[To be done]: Pick out every line in the entries below that contains the string "Mono", with case counting, and copy each such line in full.

[Extracted material]:
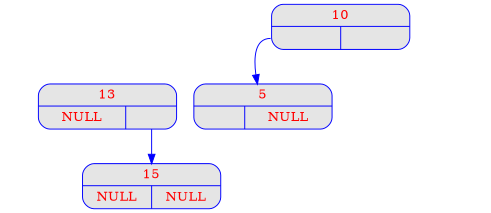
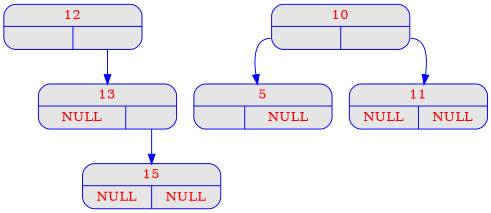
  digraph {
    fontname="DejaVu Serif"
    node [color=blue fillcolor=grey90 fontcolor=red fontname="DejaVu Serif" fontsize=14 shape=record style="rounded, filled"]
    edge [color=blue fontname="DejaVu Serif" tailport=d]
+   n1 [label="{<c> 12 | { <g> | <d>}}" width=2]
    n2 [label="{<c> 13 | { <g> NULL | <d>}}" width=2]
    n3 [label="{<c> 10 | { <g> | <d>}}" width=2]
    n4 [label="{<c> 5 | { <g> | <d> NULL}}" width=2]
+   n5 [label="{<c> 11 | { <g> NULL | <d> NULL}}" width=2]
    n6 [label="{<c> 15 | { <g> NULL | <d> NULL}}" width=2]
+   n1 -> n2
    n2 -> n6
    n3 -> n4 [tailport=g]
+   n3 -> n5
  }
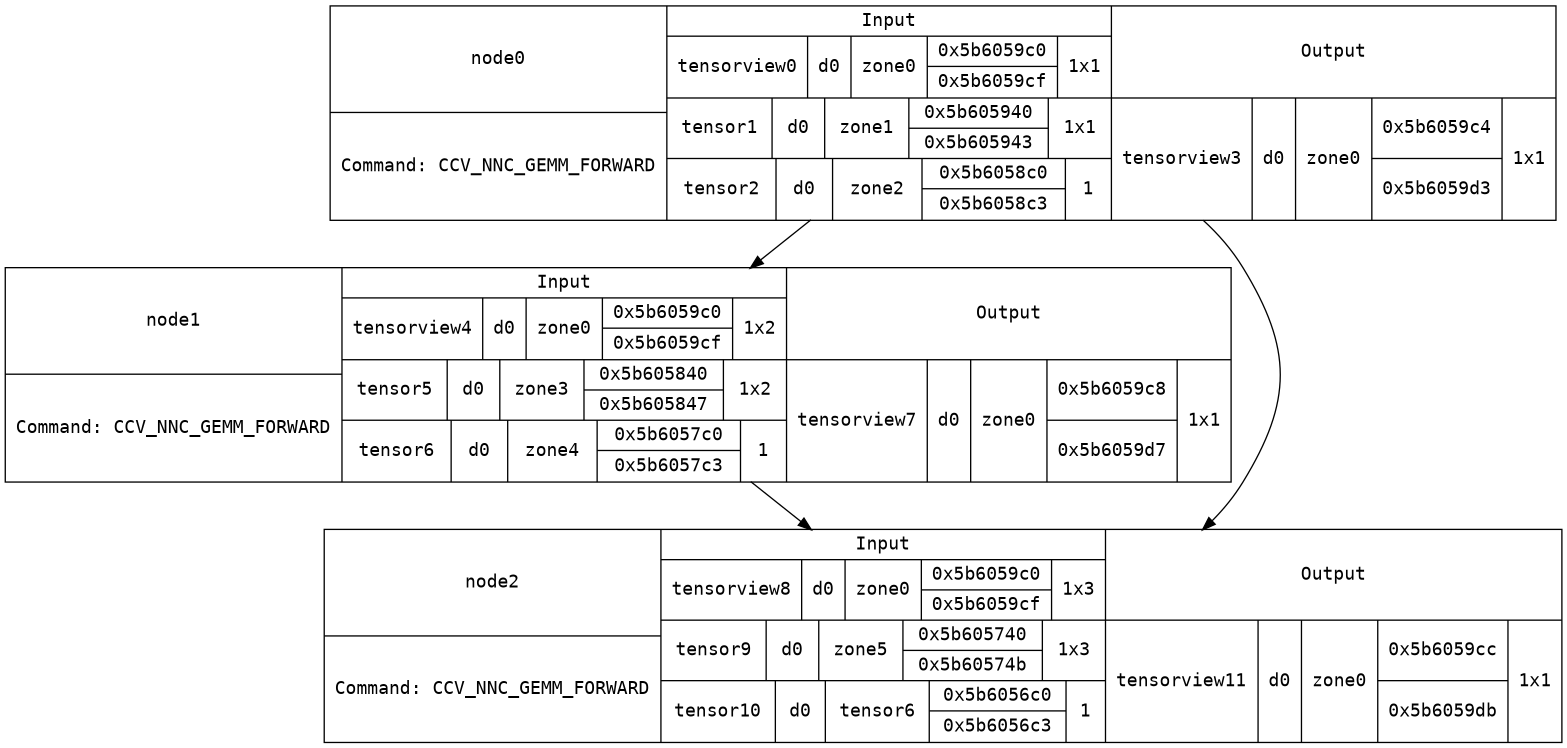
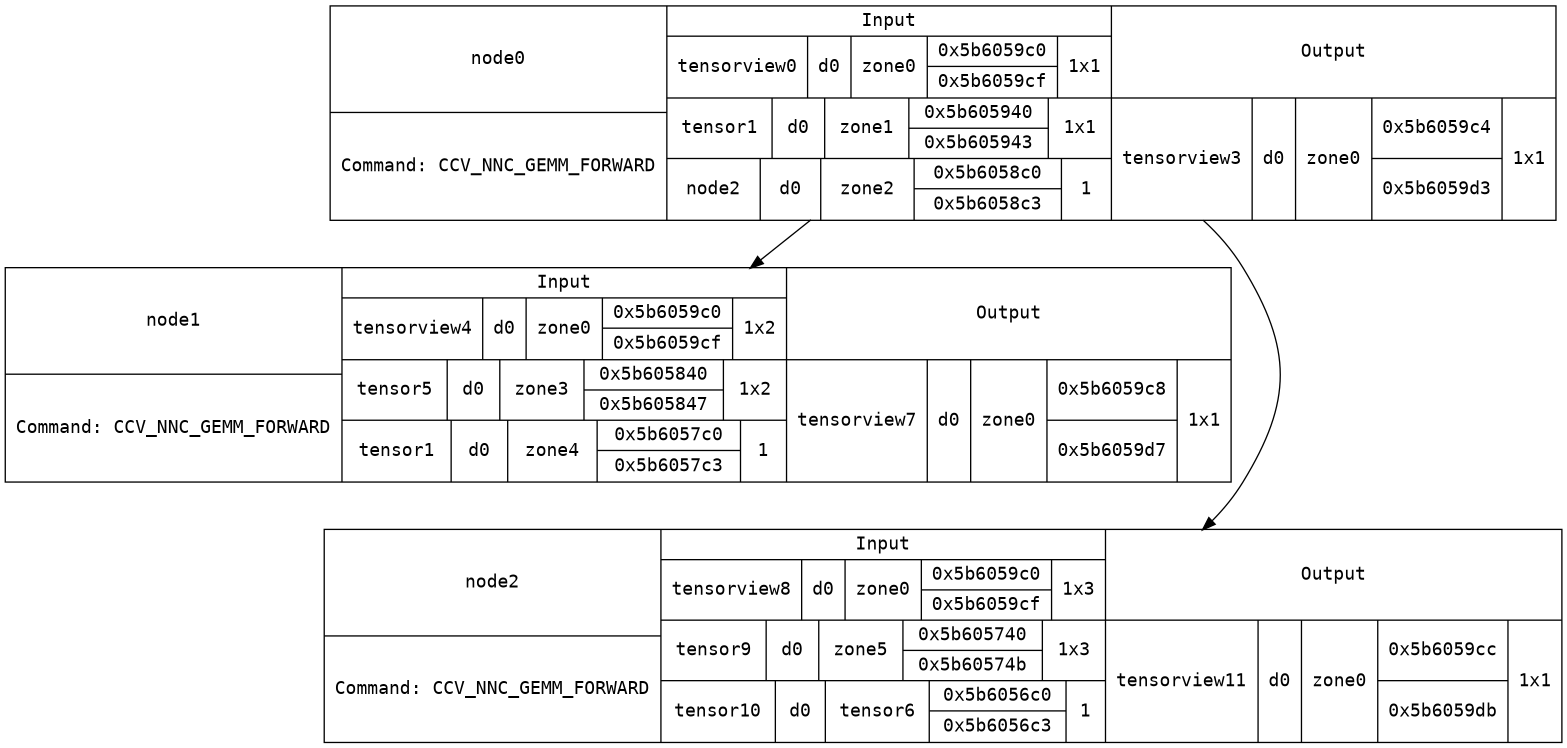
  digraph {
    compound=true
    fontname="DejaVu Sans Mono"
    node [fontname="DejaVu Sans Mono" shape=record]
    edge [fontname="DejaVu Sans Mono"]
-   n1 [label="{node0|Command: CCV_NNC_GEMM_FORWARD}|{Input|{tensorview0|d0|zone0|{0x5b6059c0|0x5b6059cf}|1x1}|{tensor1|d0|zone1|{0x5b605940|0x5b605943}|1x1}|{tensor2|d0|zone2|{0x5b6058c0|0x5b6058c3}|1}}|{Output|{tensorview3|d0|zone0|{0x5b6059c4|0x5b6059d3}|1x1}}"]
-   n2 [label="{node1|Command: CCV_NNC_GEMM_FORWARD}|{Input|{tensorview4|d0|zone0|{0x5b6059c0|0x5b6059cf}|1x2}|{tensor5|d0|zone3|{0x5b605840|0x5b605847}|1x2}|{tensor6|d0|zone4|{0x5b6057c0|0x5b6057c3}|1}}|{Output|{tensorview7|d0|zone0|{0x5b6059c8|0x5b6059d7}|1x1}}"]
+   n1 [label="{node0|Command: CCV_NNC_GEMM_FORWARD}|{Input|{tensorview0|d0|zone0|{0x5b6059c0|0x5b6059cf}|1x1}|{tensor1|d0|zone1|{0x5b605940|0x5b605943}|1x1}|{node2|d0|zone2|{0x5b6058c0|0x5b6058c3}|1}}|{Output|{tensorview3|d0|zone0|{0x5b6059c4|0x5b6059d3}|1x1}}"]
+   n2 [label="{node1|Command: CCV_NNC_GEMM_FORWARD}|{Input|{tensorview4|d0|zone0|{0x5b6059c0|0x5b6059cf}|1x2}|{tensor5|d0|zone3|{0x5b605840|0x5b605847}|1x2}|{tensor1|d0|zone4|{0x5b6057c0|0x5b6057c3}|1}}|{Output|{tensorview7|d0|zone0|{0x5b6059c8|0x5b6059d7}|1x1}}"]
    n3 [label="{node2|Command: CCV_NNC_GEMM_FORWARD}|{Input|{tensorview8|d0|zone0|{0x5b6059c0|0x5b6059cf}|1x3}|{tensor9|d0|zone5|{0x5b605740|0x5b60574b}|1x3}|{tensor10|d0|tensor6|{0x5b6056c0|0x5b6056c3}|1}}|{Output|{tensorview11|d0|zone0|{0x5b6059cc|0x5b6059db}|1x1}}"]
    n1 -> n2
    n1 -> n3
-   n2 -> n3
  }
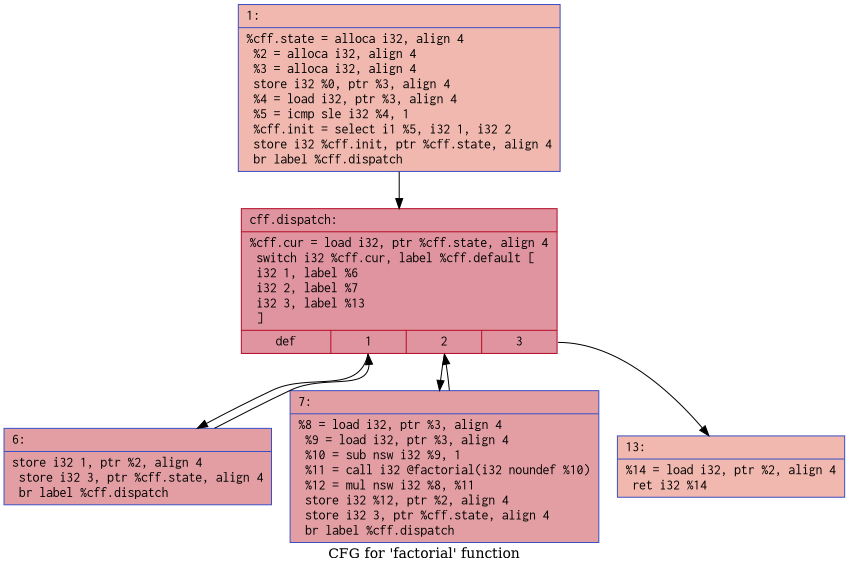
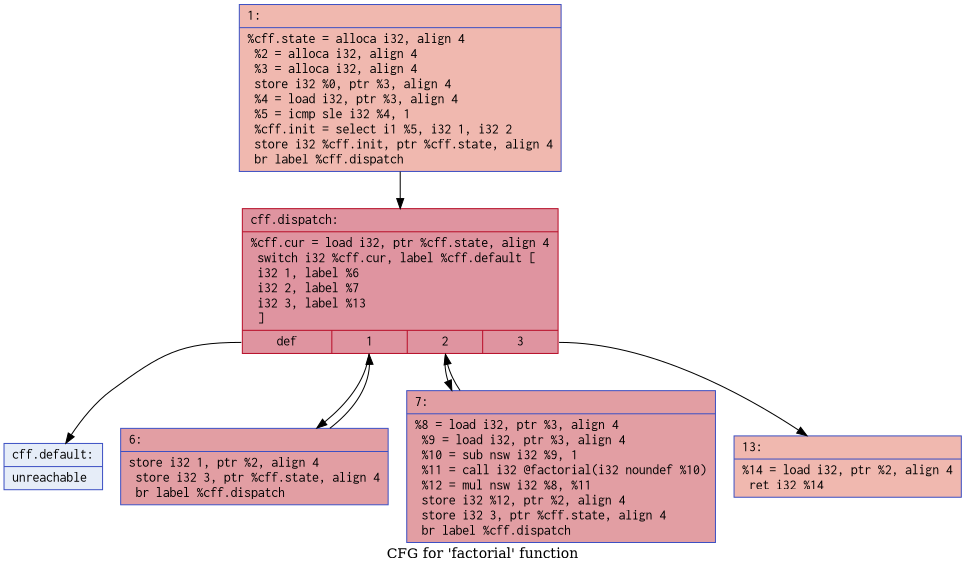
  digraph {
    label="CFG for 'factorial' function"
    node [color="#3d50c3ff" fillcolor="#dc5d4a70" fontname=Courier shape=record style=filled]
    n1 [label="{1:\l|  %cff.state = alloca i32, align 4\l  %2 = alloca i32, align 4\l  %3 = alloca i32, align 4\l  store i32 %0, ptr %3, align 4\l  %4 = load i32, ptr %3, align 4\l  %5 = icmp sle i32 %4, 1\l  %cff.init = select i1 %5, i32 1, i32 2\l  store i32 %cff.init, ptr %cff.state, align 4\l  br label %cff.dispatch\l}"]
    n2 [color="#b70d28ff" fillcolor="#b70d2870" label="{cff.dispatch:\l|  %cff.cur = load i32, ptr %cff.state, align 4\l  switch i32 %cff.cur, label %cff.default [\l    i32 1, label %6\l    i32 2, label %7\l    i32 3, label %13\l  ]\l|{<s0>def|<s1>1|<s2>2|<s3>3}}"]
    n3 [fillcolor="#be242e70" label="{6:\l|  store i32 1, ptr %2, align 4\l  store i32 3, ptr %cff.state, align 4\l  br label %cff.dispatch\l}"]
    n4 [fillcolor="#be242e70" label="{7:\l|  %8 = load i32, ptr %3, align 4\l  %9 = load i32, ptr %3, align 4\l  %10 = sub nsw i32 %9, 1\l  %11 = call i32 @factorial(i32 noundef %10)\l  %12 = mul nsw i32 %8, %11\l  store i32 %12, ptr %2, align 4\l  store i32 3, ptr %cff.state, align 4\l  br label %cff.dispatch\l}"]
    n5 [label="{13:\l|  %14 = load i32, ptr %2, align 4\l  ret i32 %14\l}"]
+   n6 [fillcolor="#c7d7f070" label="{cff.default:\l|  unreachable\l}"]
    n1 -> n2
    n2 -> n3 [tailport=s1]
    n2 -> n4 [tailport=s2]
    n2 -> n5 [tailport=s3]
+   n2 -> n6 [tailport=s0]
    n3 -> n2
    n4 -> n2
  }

[Solution to this task]:
    fontname="DejaVu Sans Mono"
    node [fontname="DejaVu Sans Mono" shape=record]
    edge [fontname="DejaVu Sans Mono"]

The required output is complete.